Fox takes these and other insights, gathered from personal conversations, interviews, and additional sources, and weaves them seamlessly with archaeological research, history, and art journalism to craft a cohesive text. Pocketing the text are interview transcripts with Deiro, who provides fascinating anecdotes of time spent with Heizer as well as details some of the technical and political efforts that went in to Heizer’s works.

Through Future Monuments, those works can be seen in a larger context. Levitated Mass, situated on pedestals at the Los Angeles County Museum of Art, is what Fox considers Heizer’s most recognizable work. And its success partially relies on an imposition of size and material one usually associates with ancient monuments. City, a massive installation out in the desert of Nevada, has a cultivated sophistication and theatricality to its layout, the origins of which one could trace to the built environment of the Incas.

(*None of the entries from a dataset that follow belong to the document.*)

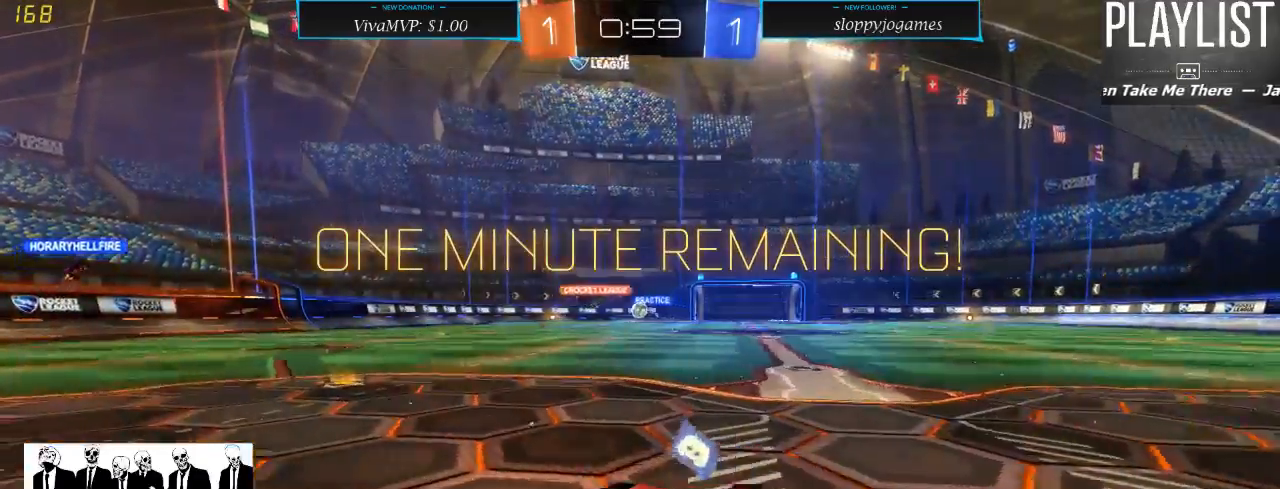
{"dt_ms": 500, "buttons": ["R2"], "left_stick": "center", "right_stick": "center", "events": [[150, "left_stick", "center"]]}
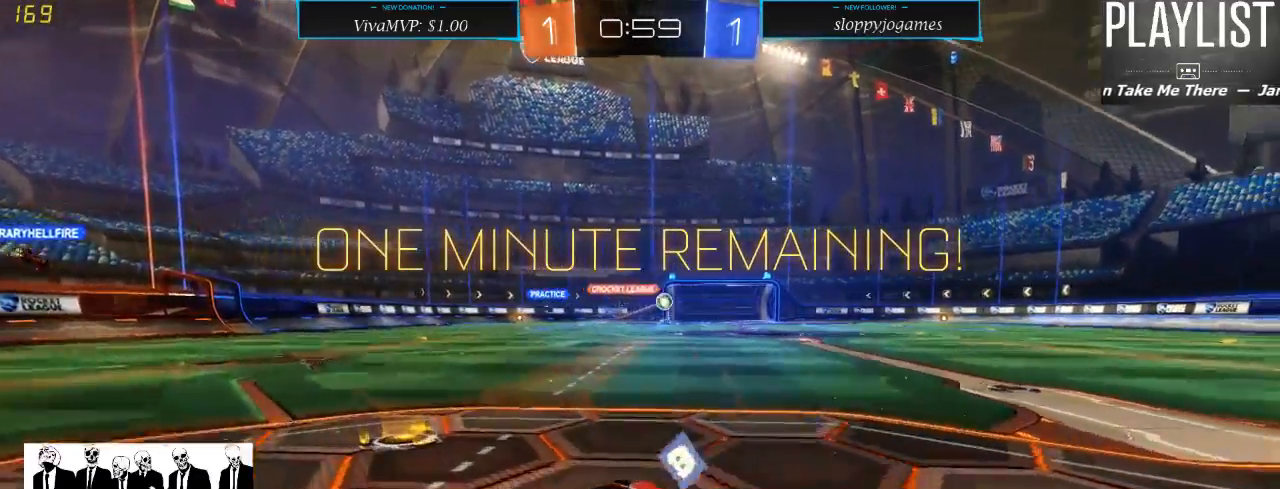
{"dt_ms": 500, "buttons": ["R1", "R2"], "left_stick": "right", "right_stick": "center", "events": [[183, "left_stick", "right"], [483, "R1", "down"]]}
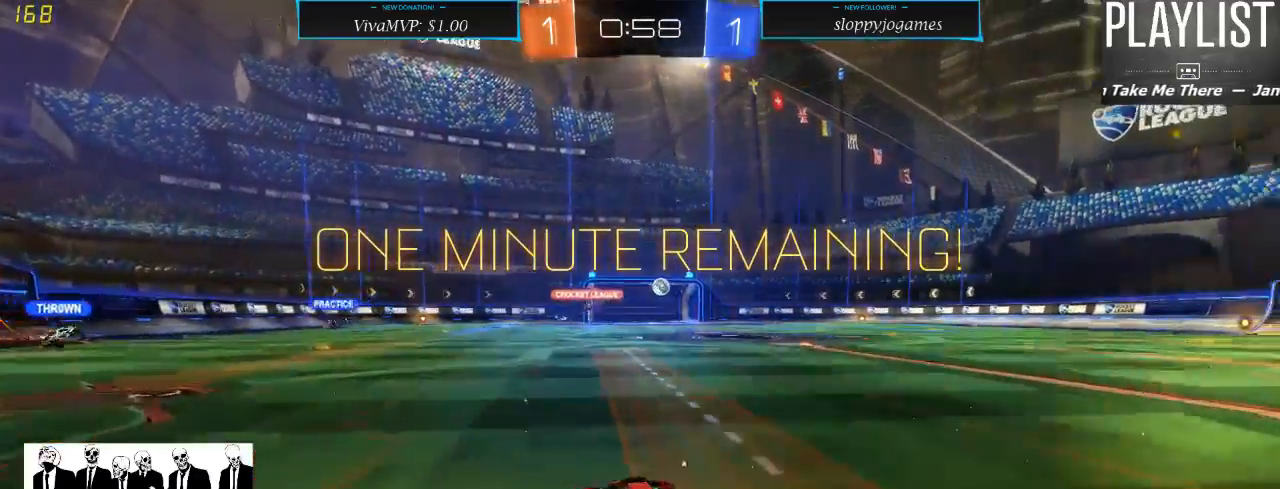
{"dt_ms": 500, "buttons": ["A", "R1", "R2"], "left_stick": "up-right", "right_stick": "center", "events": [[250, "left_stick", "up-right"], [333, "A", "down"], [450, "A", "up"], [500, "A", "down"]]}
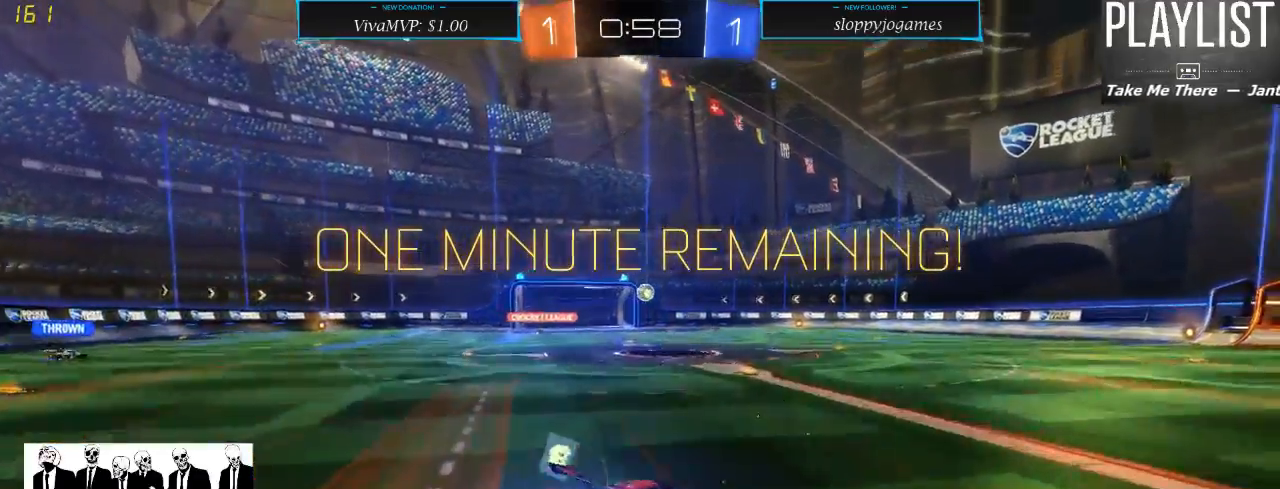
{"dt_ms": 500, "buttons": ["R2"], "left_stick": "right", "right_stick": "center", "events": [[17, "left_stick", "up"], [100, "A", "up"], [167, "R1", "up"], [217, "left_stick", "center"], [283, "Y", "down"], [383, "Y", "up"], [500, "left_stick", "right"]]}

levitated mass - Eden, Janine and Jim
Levitated Mass / Flickr user Eden, Janine and Jim, CC
City by Michael Heizer / Google Earth

Through the exploration of Heizer’s influences and biography, we may find new meaning in his work. For what it’s worth, Fox, who is an admirer of Heizer, describes him as “stronger on method than theory.” You’re free to interpret Heizer’s work as you will, but it’s worth considering if the true significance of, say, City, lies in the sheer act of it.